- [Compito assegnato 1]:
Trascriva fedelmente la parte del brano sulla sentenza in materia di atti persecutori che comincia con "Cosi hanno affermato" e termina con "ex art. 612-bis c.p.".

Cassazione penale , sez. V, sentenza 17.02.2010 n° 6417
Integrano il delitto di atti persecutori, di cui all’art. 612-bis c.p., anche due sole condotte di minaccia o di
molestia, come tali idonee a costituire la reiterazione richiesta dalla norma incriminatrice.
Cosi hanno affermato i giudici della Suprema Corte con la sentenza 21 gennaio 2010, n. 6417
(depositata il 17 febbraio 2010), con una delle prime pronunce di legittimità riguardanti il delitto di atti
persecutori (c.d. “stalking”), ex art. 612-bis c.p.
Nel caso di specie il GIP rigettava l’istanza di revoca o di sostituzione della misura cautelare degli
arresti domiciliari presentata dall’indagato.
A seguito di appello ex art. 310 c.p.p., il tribunale del riesame confermava il provvedimento di rigetto
emesso dal GIP, evidenziando come l’indagato si fosse reso autore non solo di vari reati (minacce,
violenza privata e danneggiamento) commessi in epoca compresa fra il 2 gennaio ed il 21 febbraio
2009, ma anche di ulteriori condotte poste in essere nei giorni 25 e 26 febbraio 2009.

Voci salvate:
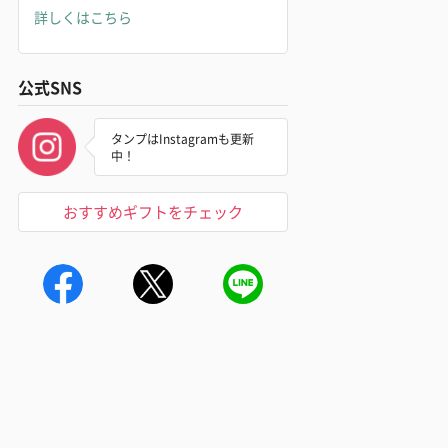
詳しくはこちら
公式SNS
タンプはInstagramも更新
中！
おすすめギフトをチェック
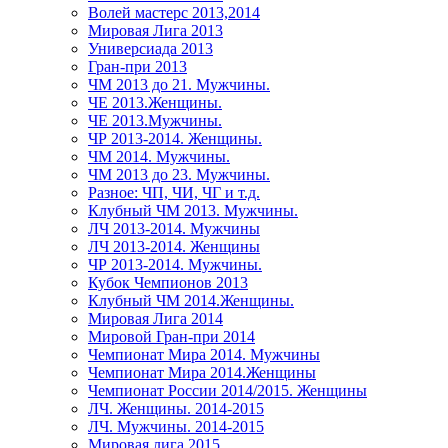
Волей мастерс 2013,2014
Мировая Лига 2013
Универсиада 2013
Гран-при 2013
ЧМ 2013 до 21. Мужчины.
ЧЕ 2013.Женщины.
ЧЕ 2013.Мужчины.
ЧР 2013-2014. Женщины.
ЧМ 2014. Мужчины.
ЧМ 2013 до 23. Мужчины.
Разное: ЧП, ЧИ, ЧГ и т.д.
Клубный ЧМ 2013. Мужчины.
ЛЧ 2013-2014. Мужчины
ЛЧ 2013-2014. Женщины
ЧР 2013-2014. Мужчины.
Кубок Чемпионов 2013
Клубный ЧМ 2014.Женщины.
Мировая Лига 2014
Мировой Гран-при 2014
Чемпионат Мира 2014. Мужчины
Чемпионат Мира 2014.Женщины
Чемпионат России 2014/2015. Женщины
ЛЧ. Женщины. 2014-2015
ЛЧ. Мужчины. 2014-2015
Мировая лига 2015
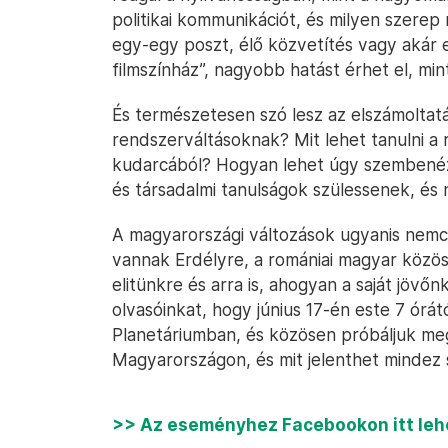
politikai kommunikációt, és milyen szerep
egy-egy poszt, élő közvetítés vagy akár
filmszínház”, nagyobb hatást érhet el, mi
És természetesen szó lesz az elszámoltatá
rendszerváltásoknak? Mit lehet tanulni a r
kudarcából? Hogyan lehet úgy szembenézn
és társadalmi tanulságok szülessenek, és 
A magyarországi változások ugyanis nemc
vannak Erdélyre, a romániai magyar közöss
elitünkre és arra is, ahogyan a saját jövő
olvasóinkat, hogy június 17-én este 7 órá
Planetáriumban, és közösen próbáljuk meg
Magyarországon, és mit jelenthet mindez 
>> Az eseményhez Facebookon itt lehe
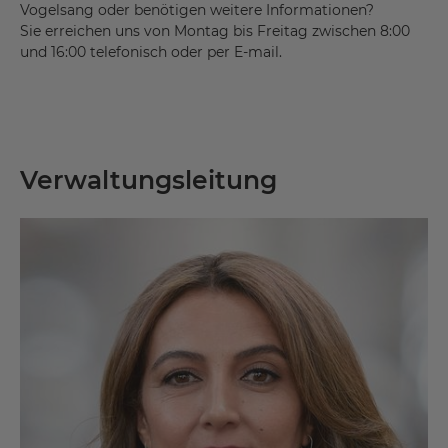
Vogelsang oder benötigen weitere Informationen?
Sie erreichen uns von Montag bis Freitag zwischen 8:00
und 16:00 telefonisch oder per E-mail.
Verwaltungsleitung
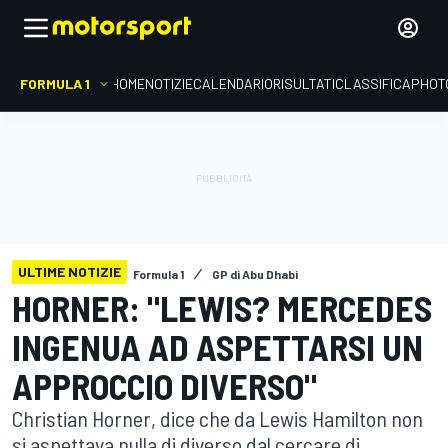
FORMULA 1
HOME
NOTIZIE
CALENDARIO
RISULTATI
CLASSIFICA
PHOT
ULTIME NOTIZIE
Formula 1
GP di Abu Dhabi
HORNER: "LEWIS? MERCEDES
INGENUA AD ASPETTARSI UN
APPROCCIO DIVERSO"
Christian Horner, dice che da Lewis Hamilton non
si aspettava nulla di diverso dal cercare di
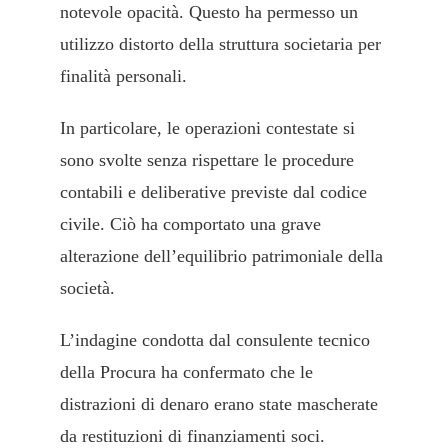
notevole opacità. Questo ha permesso un
utilizzo distorto della struttura societaria per
finalità personali.
In particolare, le operazioni contestate si
sono svolte senza rispettare le procedure
contabili e deliberative previste dal codice
civile. Ciò ha comportato una grave
alterazione dell’equilibrio patrimoniale della
società.
L’indagine condotta dal consulente tecnico
della Procura ha confermato che le
distrazioni di denaro erano state mascherate
da restituzioni di finanziamenti soci.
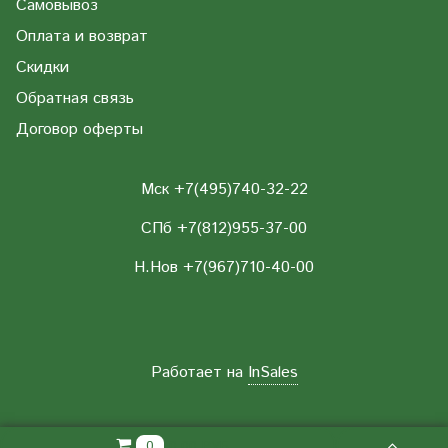
Самовывоз
Оплата и возврат
Скидки
Обратная связь
Договор оферты
Мск +7(495)740-32-22
СПб +7(812)955-37-00
Н.Нов
+7(967)710-40-00
Работает на
InSales
0.00 РУБ
0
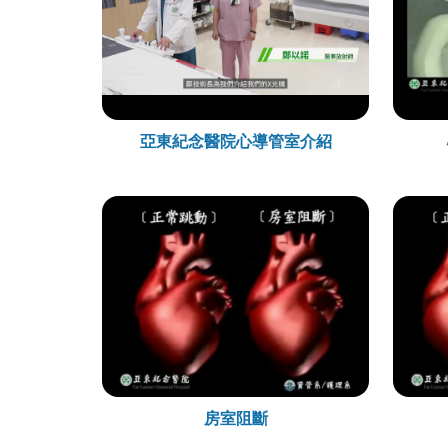
亞東紀念醫院心導管室介紹
房室阻斷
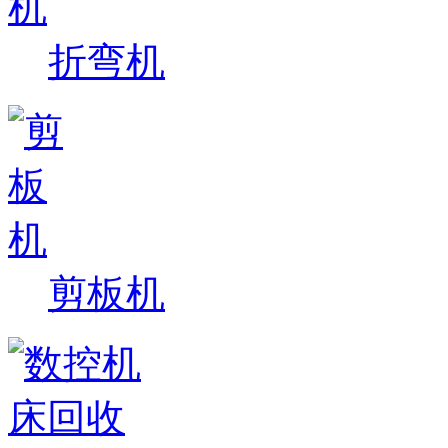
折弯机
剪板机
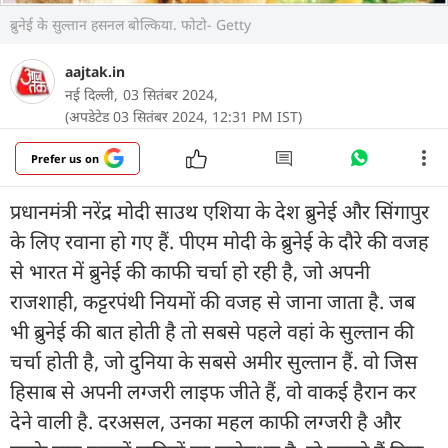
ब्रुनेई के सुल्तान हसनल बोल्किया. फोटो- Getty
aajtak.in
नई दिल्ली,
03 सितंबर 2024,
(अपडेटेड 03 सितंबर 2024, 12:31 PM IST)
Prefer us on
प्रधानमंत्री नरेंद्र मोदी साउथ एशिया के देश ब्रुनेई और सिंगापुर
के लिए रवाना हो गए हैं. पीएम मोदी के ब्रुनेई के दौरे की वजह
से भारत में ब्रुनेई की काफी चर्चा हो रही है, जो अपनी
राजशाही, कट्टरपंथी नियमों की वजह से जाना जाता है. जब
भी ब्रुनेई की बात होती है तो सबसे पहले वहां के सुल्तान की
चर्चा होती है, जो दुनिया के सबसे अमीर सुल्तान हैं. वो जिस
हिसाब से अपनी लग्जरी लाइफ जीते हैं, वो वाकई हैरान कर
देने वाली है. दरअसल, उनका महल काफी लग्जरी है और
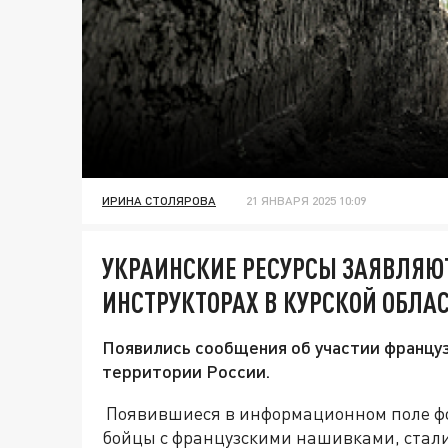
ИРИНА СТОЛЯРОВА
21 ЯНВАРЯ 2025 10:09
УКРАИНСКИЕ РЕСУРСЫ ЗАЯВЛЯЮТ
ИНСТРУКТОРАХ В КУРСКОЙ ОБЛА
Появились сообщения об участии францу
территории России.
Появившиеся в информационном поле фо
бойцы с французскими нашивками, стали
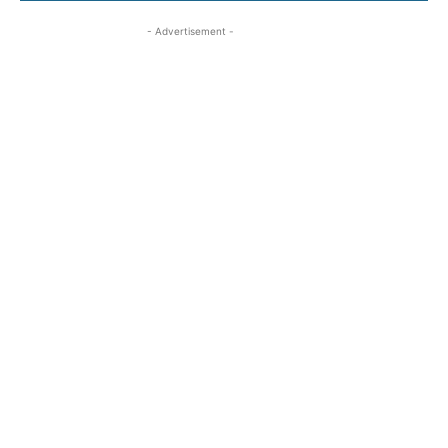
- Advertisement -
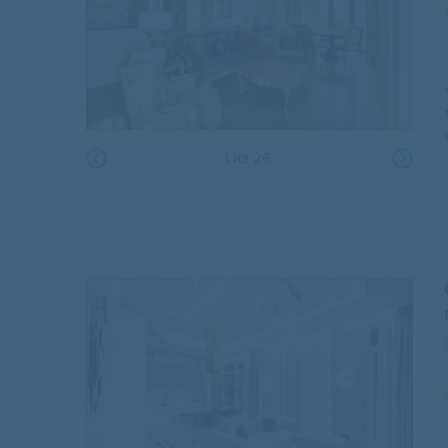
1
из
26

- [Compito assegnato 2]:
Riporti senza alcuna modifica le righe dei record a partire da quella che contiene "亞東紀念醫院心導管室介紹" fino alla fine dei record, estremi compresi. Ometta le immagini nella risposta.

- [Risposta all'esercizio 1]:
Cosi hanno affermato i giudici della Suprema Corte con la sentenza 21 gennaio 2010, n. 6417
(depositata il 17 febbraio 2010), con una delle prime pronunce di legittimità riguardanti il delitto di atti
persecutori (c.d. “stalking”), ex art. 612-bis c.p.

- [Risposta all'esercizio 2]:
亞東紀念醫院心導管室介紹
房室阻斷
折弯机
剪板机
ब्रुनेई के सुल्तान हसनल बोल्किया. फोटो- Getty
aajtak.in
नई दिल्ली,
03 सितंबर 2024,
(अपडेटेड 03 सितंबर 2024, 12:31 PM IST)
Prefer us on
प्रधानमंत्री नरेंद्र मोदी साउथ एशिया के देश ब्रुनेई और सिंगापुर
के लिए रवाना हो गए हैं. पीएम मोदी के ब्रुनेई के दौरे की वजह
से भारत में ब्रुनेई की काफी चर्चा हो रही है, जो अपनी
राजशाही, कट्टरपंथी नियमों की वजह से जाना जाता है. जब
भी ब्रुनेई की बात होती है तो सबसे पहले वहां के सुल्तान की
चर्चा होती है, जो दुनिया के सबसे अमीर सुल्तान हैं. वो जिस
हिसाब से अपनी लग्जरी लाइफ जीते हैं, वो वाकई हैरान कर
देने वाली है. दरअसल, उनका महल काफी लग्जरी है और
ИРИНА СТОЛЯРОВА
21 ЯНВАРЯ 2025 10:09
УКРАИНСКИЕ РЕСУРСЫ ЗАЯВЛЯЮТ
ИНСТРУКТОРАХ В КУРСКОЙ ОБЛА
Появились сообщения об участии францу
территории России.
Появившиеся в информационном поле фо
бойцы с французскими нашивками, стали
- Advertisement -
1
из
26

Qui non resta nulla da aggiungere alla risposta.